Благодаря маминым заботливым усилиям мы как-то справлялись с болячками и простудами, но вот мой хронический тонзиллит коварно подстерегал меня и всё время грозил любую лёгкую простуду превратить в жёсткую ангину. Тогда у меня резко заболевало горло, увеличивались миндалины, повышалась температура. Я начинал «болеть всерьёз». Я настолько привык к моим «ангинам», что для меня температура тела 37-38 градусов была «рабочей» температурой и я при ней читал, рисовал, смотрел журналы, телевизор, учил уроки, играл в настольные игры. Правда, я всё это делал «героически», с трудом преодолевая боль и недомогание.

Вот почему мои родители настоятельно отправляли меня в детский санаторий в маленьком городе Чекалине, который когда-то, до революции, назывался «Лихвин». В очередной раз на всё время весенних каникул (21 марта — 29 марта) меня опять мама отвезла на автобусе в город Чекалин. Я снова попал: в ту же большую «мальчиковую» палату с высоченными потолками и дверями; в ту же столовую с огромной круглой кадкой и «фикусным деревом», в которую мы тайком выливали из своих ложек горький глюконат кальция; в тот же двор санатория с сараем-конюшней и печально вздыхающей пахучей лошадью и на ту же игровую площадку с большими качелями и широкой песочницей. Эти санаторные палаты, эта детсадовская столовая и этот куцый двор были мне уже тесными…

Я не знаю, как это получилось, но в этот раз пребывание в этом детском санатории в Чекалине было для меня уже обычным, привычным, пережитым и пройденным в моей жизни этапом, поэтому я чувствовал себя не новичком, а «старожилом», бывалым, опытным. Вероятно, это чувствовали и остальные дети – обитатели санатория, потому что с самого начала я для них стал вроде как «авторитетом».

Я не плакал, как некоторые девчонки и мальчишки, прощаясь со своими родителями. Я не робел и не пугался новых порядков и главврача (не молодая и красивая «Глюка», а другая пожилая женщина-врач).
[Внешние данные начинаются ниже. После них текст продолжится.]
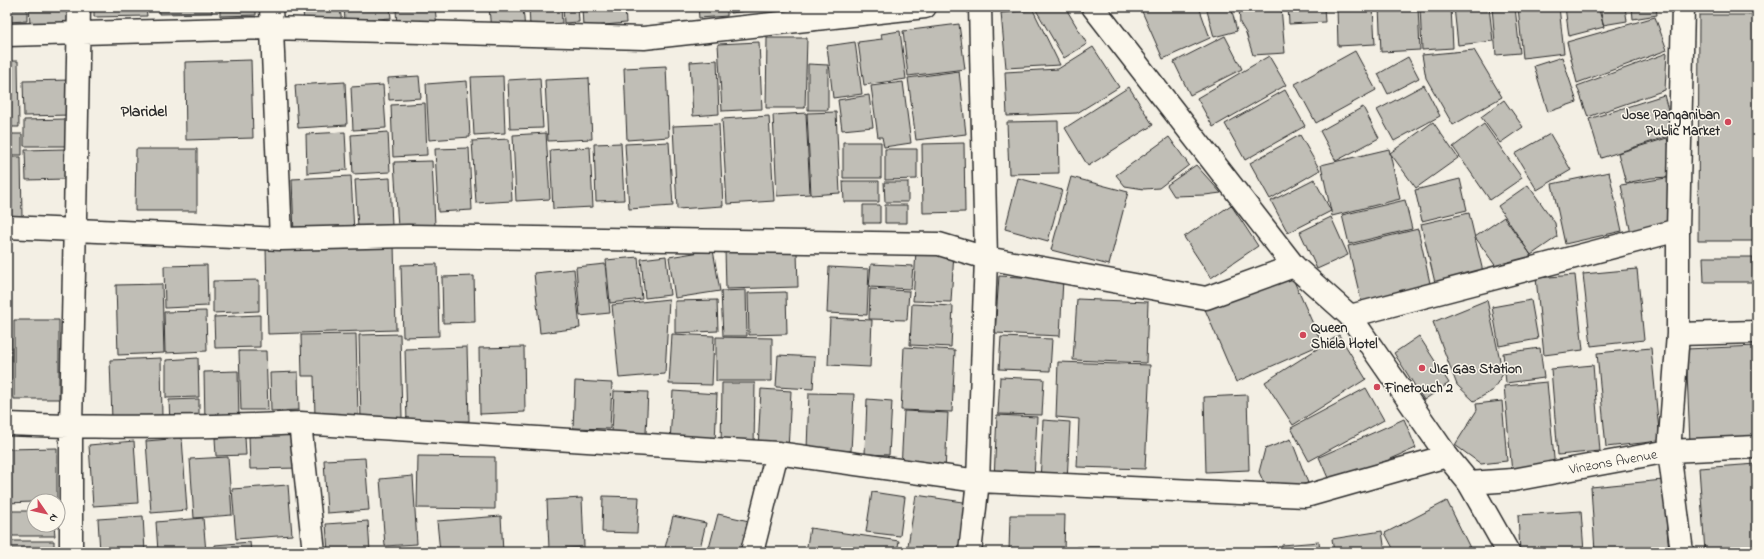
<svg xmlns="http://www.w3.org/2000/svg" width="1764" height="559" viewBox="0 0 1764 559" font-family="'Indie Flower',sans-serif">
	<rect width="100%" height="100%" fill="#f3efe4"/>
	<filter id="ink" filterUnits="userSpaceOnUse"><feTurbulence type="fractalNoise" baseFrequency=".025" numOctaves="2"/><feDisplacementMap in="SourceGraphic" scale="8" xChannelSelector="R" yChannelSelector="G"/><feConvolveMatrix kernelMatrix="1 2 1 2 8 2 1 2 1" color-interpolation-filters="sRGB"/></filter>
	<g filter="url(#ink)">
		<!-- building -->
		<path fill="#c0beb6" stroke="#2b2b2b" d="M7 7H27V21L7 22Z
			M29 7H71L72 22 30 25Z
			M94 7H146L147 16 94 17Z
			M159 7H212V13L159 14Z
			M220 7H256V15L220 16Z
			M303 7H340L342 25 304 28Z
			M344 7H390L391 18 345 21Z
			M396 7H435L437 28 397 31Z
			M489 7H523L525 30 491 32Z
			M529 7H561L562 23 530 26Z
			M563 7H578L579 22 564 23Z
			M582 7H625L626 23 583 27Z
			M698 7H727V16L699 18Z
			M730 7H758V10L730 13Z
			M1041 7H1065L1087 44 1064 58 1036 10Z
			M1140 7H1199L1210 38 1163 59Z
			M1206 7H1231L1237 31 1214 37Z
			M1239 7H1281L1285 53 1253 55 1246 33 1240 23Z
			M1288 7H1324L1325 22 1289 24Z
			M1337 7H1373L1375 44 1338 46Z
			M1379 7H1418L1420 50 1381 52Z
			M1420 7H1451L1453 48 1422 50Z
			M1454 7H1489L1493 41 1458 45Z
			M1492 7H1515L1520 53 1496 55Z
			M1518 7H1559L1564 53 1523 58Z
			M1565 7H1598L1604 27 1569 36Z
			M1600 7H1625L1627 21 1603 25Z
			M1632 7H1656L1657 15 1633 19Z
			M1033 10 1060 65 1006 68 1001 13Z
			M1699 15H1757V228H1755V241H1698Z
			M1655 17 1667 50 1577 83 1567 42Z
			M959 24 965 69 908 76 903 31Z
			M900 31 906 79 864 85 858 42 882 39 881 34Z
			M1225 36 1242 69 1190 95 1174 62Z
			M767 38H807L805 108H766Z
			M759 42 762 109 722 111 718 44Z
			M855 42 862 94 833 98 827 46Z
			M1093 47 1119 87 1077 113 1007 116 1005 72 1058 69Z
			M1474 50 1502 97 1453 125 1426 78 1422 55Z
			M1355 51 1376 90 1316 123 1295 84Z
			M1667 53 1665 90 1588 117 1577 86Z
			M1269 56 1286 85 1213 127 1197 98Z
			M1408 57 1419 78 1388 94 1378 74Z
			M1562 57 1577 102 1548 112 1534 66Z
			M251 60 253 138 186 140 185 62Z
			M717 60 719 114 693 116 690 62Z
			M7 61H18L19 127H7Z
			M808 64 828 65V110H808Z
			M666 66 669 137 627 140 624 68Z
			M959 71 966 134 916 140 908 78Z
			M419 76 421 98 389 100 388 78Z
			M503 76 505 133 474 135 471 77Z
			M540 78 543 128 510 129 508 80Z
			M589 78 592 139 548 141 545 80Z
			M71 80V115L24 116 23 81Z
			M467 81 470 137 429 140 426 84Z
			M345 82 347 125 298 128 295 85Z
			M903 82 911 143 884 147 882 137H878L871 86Z
			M383 85 386 128 353 130 351 87Z
			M1424 85 1440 116 1394 141 1377 110Z
			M1129 87 1153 125 1088 166 1065 128Z
			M1285 90 1305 126 1245 160 1225 124Z
			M869 95 873 127 842 130 838 100Z
			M1664 95 1668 110 1669 136 1601 158 1589 119Z
			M1504 100 1523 127 1500 143 1481 117Z
			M425 103 427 155 393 157 391 105Z
			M1363 107 1379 138 1336 161 1320 131Z
			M836 112 840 193 811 195 807 113Z
			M806 113 810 194 777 196 773 115Z
			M769 116 774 201 727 204 722 119Z
			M66 119 67 146H24V120Z
			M1058 121 1059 173 1009 174 1007 122Z
			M1433 122 1458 158 1416 188 1390 153Z
			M719 124 723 206 677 209 673 126Z
			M1484 124 1522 178 1490 200 1453 147Z
			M345 132 347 170 307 173 306 134Z
			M388 132 390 172 353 174 351 135Z
			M546 133 550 199 516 201 513 135Z
			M7 134H22V155H7Z
			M1550 134 1571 170 1537 190 1515 154Z
			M1300 135 1320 170 1270 199 1250 163Z
			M1169 137 1189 165 1159 188 1144 189 1125 186 1116 175Z
			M1667 138 1673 167 1670 177 1651 178 1626 183 1618 153Z
			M509 139 512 201 476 203 472 141Z
			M669 142 673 206 629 209 625 144Z
			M843 142H881V178H843Z
			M621 143 624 200 596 201 594 144Z
			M964 143 965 212 923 213 922 144Z
			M590 147 593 207 553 209 550 150Z
			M469 148 472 210 438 212 435 149Z
			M64 149 65 179 26 180 25 150Z
			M136 149H197V211H135Z
			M885 149H917V179L885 180Z
			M1389 149 1400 199 1332 216 1321 165Z
			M7 157H21L22 218H7Z
			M432 161 435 225 398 228 394 162Z
			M1196 165 1221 193 1205 195 1174 196 1167 185Z
			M1609 172 1622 231 1565 244 1552 184Z
			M351 176 354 232 294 235 292 179Z
			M1071 177 1128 192 1109 265 1051 250Z
			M1673 177 1669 208 1664 233 1632 239 1621 185Z
			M390 178 392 226 358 228 355 180Z
			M1018 178 1062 190 1048 241 1005 229Z
			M1314 179 1331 211 1288 233 1271 201Z
			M1460 179 1467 210 1422 221 1415 190Z
			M843 181H879V202H844Z
			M884 182H908V202H885Z
			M1528 185 1555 223 1557 237 1531 255 1498 206Z
			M1405 200 1412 229 1349 244 1342 215Z
			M863 205H880V223H863Z
			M885 205H907V223H885Z
			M1231 205 1258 246 1211 278 1184 237Z
			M1469 213 1485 280 1437 291 1421 224Z
			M1331 217 1348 255 1317 269 1300 232Z
			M1504 217 1531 255 1502 275 1475 237Z
			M1418 229 1432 292 1363 309 1348 246Z
			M394 244 396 330 268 334 266 248Z
			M786 248V253L797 252 798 287 726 289 725 249Z
			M713 250 720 291 675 298 669 257Z
			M916 250 954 252 951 302 913 301Z
			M666 256 670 295 645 298 641 259Z
			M638 257 642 299 610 303 606 260Z
			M1703 257H1753V282H1704Z
			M437 264 439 336 403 337 401 265Z
			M605 264 610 313 580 316 576 267Z
			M871 264 913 266 911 289 869 287Z
			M207 265 208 306 165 308 164 266Z
			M829 267 869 269 867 315 827 313Z
			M574 269 580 328 540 333 534 273Z
			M1637 269 1644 340 1591 346 1583 274Z
			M1289 270 1322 344 1236 382 1204 307Z
			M1575 275 1583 350 1544 355 1536 278Z
			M474 276 475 322 443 323 442 277Z
			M999 276 1063 279 1060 336 995 333Z
			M259 280V311L213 313V281Z
			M162 284 164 353 118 355 116 285Z
			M870 289 909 291 907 320 869 319Z
			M746 290 747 336H723L721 291Z
			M786 292 787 334 749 335 748 293Z
			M669 299 665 374 619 378 612 305Z
			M1077 299 1148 302 1146 363 1073 360Z
			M717 300 718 331 675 333V301Z
			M1487 300 1503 374 1492 391 1474 401 1457 385 1433 322Z
			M1531 300 1538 339 1499 346 1492 307Z
			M912 304 953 306 951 347 910 345Z
			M206 311 207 351 165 353 164 312Z
			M260 315V347L215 348 214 317Z
			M830 318 872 320 870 367 828 365Z
			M14 320H59V399H14Z
			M356 334 358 415 315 417 314 376H302L301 335Z
			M400 334 402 418 361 420 359 335Z
			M672 334 714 336 712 385 669 384Z
			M1339 335 1366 379 1293 425 1265 382Z
			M1419 336 1449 383 1424 400 1394 353Z
			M7 337H11V418H7Z
			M716 337 772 338V381H716Z
			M1001 337 1052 339 1050 371 999 369Z
			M1757 346V440L1690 443 1686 349Z
			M467 347 469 421 407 423 405 349Z
			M524 347 525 412 480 414 479 348Z
			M904 347 955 350 952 412 901 410Z
			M1540 348 1544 378 1506 383 1503 353Z
			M1651 348 1660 441 1606 447 1597 353Z
			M239 351H266L268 410H241Z
			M778 355 815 357 813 389 776 387Z
			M161 358 162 418 112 420 110 360Z
			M198 358 199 397 166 398V360Z
			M1058 362 1150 365 1145 469 1077 467 1079 419 1056 417Z
			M1593 365 1600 451 1558 455 1551 369Z
			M238 371 239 421 205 422 204 372Z
			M298 372 299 410 271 411 270 373Z
			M1000 377 1044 379 1042 415 998 414Z
			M575 381 612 383 610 429 573 428Z
			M1547 382 1555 469 1512 473 1504 386Z
			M722 383H755L754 447H721Z
			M1366 388 1384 420 1309 461 1291 428Z
			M761 389 791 391 788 451 758 449Z
			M614 391 648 392 646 433 612 432Z
			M673 391 717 394 715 444 670 441Z
			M809 393 854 394 851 451 807 449Z
			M1247 395 1249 470 1206 472 1204 397Z
			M199 399V423L170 424 169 400Z
			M867 399 892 401 889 455 865 454Z
			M1502 401 1507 461 1481 464 1455 445 1477 410 1476 404Z
			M904 411 948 413 945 471 901 469Z
			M997 415 1037 417 1034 480 994 479Z
			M1404 419 1416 448 1331 485 1319 457Z
			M1043 420 1070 422 1067 482H1040Z
			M298 434 299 468 250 469 249 435Z
			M245 437 246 455 216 456 215 438Z
			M182 438 187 510 151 513 146 441Z
			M1291 439 1308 483 1268 492 1259 472 1265 449Z
			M134 441 138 503 93 506 89 445Z
			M57 448V501L7 503V449Z
			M418 456 495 457V509L417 508Z
			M228 457 232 515 194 518 190 459Z
			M365 458 369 510 327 513 324 460Z
			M1757 464V552H1705L1699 468Z
			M413 476 417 544 385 546 380 479Z
			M1663 480 1669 552H1595L1591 487Z
			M288 485 292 535 236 539 232 489Z
			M872 492 905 497 900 536 866 532Z
			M916 495 970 503 963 552H907Z
			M603 496 639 497 637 533 602 532Z
			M582 498 584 547 549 549 547 500Z
			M1447 501 1472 552H1395L1385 533Z
			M7 511H34V525H54L55 536H7Z
			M1581 511 1584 552H1520L1518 515Z
			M718 514 749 521 742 552H708Z
			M1010 515H1065L1064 552H1009Z
			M143 516 145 552H100L98 519Z
			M501 516 503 552H440L437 521Z
			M673 516 706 523 699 552H664Z
			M203 518 206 552H158L156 522Z
			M368 521 370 552H328L326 524Z
			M810 528 899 541 897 552H806Z
			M1382 531 1385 552H1334L1332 539Z
			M9 541H54V552H9Z
			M250 542 251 552H215V545Z
			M1319 542 1320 552H1282V545Z
			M1077 547H1116V552H1077Z
			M1276 547 1277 552H1236V550Z"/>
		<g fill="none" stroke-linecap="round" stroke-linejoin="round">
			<!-- street casing -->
			<g stroke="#2b2b2b" stroke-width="25">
				<path id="street" d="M271 7 281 239
					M7 35 271 28 644 38 925 7
					M7 227 281 239 408 236 939 244 986 258 1206 298 1294 266
					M1350 316 1678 230
					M1678 334 1757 332
					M300 423 314 552
					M7 424C105 428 202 428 300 423L777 453 978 481 1306 496 1447 456
					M1469 483 1513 480 1669 451 1757 447
					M71 552V427L79 7
					M752 552 777 453
					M970 552 978 481 986 258 980 7
					M1682 552 1669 451 1678 334V230L1683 7"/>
			</g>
			<!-- secondary casing -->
			<g stroke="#2b2b2b" stroke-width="25">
				<path id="secondary" d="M1093 7 1294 266 1350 316 1447 456 1469 483 1508 552"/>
			</g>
			<!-- street -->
			<use href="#street" stroke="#fbf7ec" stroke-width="22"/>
			<!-- secondary -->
			<use href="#secondary" stroke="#fbf7ec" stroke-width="22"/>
		</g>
	</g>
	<!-- markers -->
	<g fill="#d1495b" stroke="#fbf7ec" stroke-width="1.5">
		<circle cx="1728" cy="122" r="4"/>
		<circle cx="1303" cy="335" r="4"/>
		<circle cx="1422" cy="368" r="4"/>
		<circle cx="1377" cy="387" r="4"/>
	</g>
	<g text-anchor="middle" stroke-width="3" stroke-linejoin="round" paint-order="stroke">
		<!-- poi labels -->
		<g font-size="14" font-weight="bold" fill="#2b2b2b" stroke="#fbf7ec" text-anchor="start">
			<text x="1720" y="119" text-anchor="end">Jose Panganiban<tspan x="1720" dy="16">Public Market</tspan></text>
			<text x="1311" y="332">Queen<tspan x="1311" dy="16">Shiela Hotel</tspan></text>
			<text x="1430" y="373">JIG Gas Station</text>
			<text x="1385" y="392">Finetouch 2</text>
		</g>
		<!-- street labels -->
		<g font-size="14" fill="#2b2b2b" stroke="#fbf7ec">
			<text transform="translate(1613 461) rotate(-10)" y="5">Vinzons Avenue</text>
		</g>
		<!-- quarter labels -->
		<g font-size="16" font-weight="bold" fill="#2b2b2b" stroke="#fbf7ec">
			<text x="144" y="116">Plaridel</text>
		</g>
	</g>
	<!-- margin -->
	<rect width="1764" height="559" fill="none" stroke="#fbf7ec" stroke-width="24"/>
	<rect x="12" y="12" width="1740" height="535" fill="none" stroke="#2b2b2b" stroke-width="1.5" filter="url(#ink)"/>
	<!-- north arrow -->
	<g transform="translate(46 513) rotate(124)"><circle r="19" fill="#fbf7ec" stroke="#a8a59f"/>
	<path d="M0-3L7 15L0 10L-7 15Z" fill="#d1495b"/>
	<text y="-6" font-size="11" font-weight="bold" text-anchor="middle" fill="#2b2b2b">N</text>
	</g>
</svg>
Я непугливо озирался по сторонам, осваиваясь в коридорах, столовой и спальнях детского санатория, располагавшегося внутри большого двухэтажного древнего здания какого-то в прошлом богатого купца старинного города Лихвин. Я не галдел вместе со всеми в столовой и в коридорах, как стая галок или ворон. Я больше молчал и действовал. Уверенно занял привычную мою постель около старинной кафельной печи в мальчишеской спальне и своё место в столовой у кадки с огромным разросшимся фикусом, куда мы и выливали украдкой горькое лекарство – глюконат кальция.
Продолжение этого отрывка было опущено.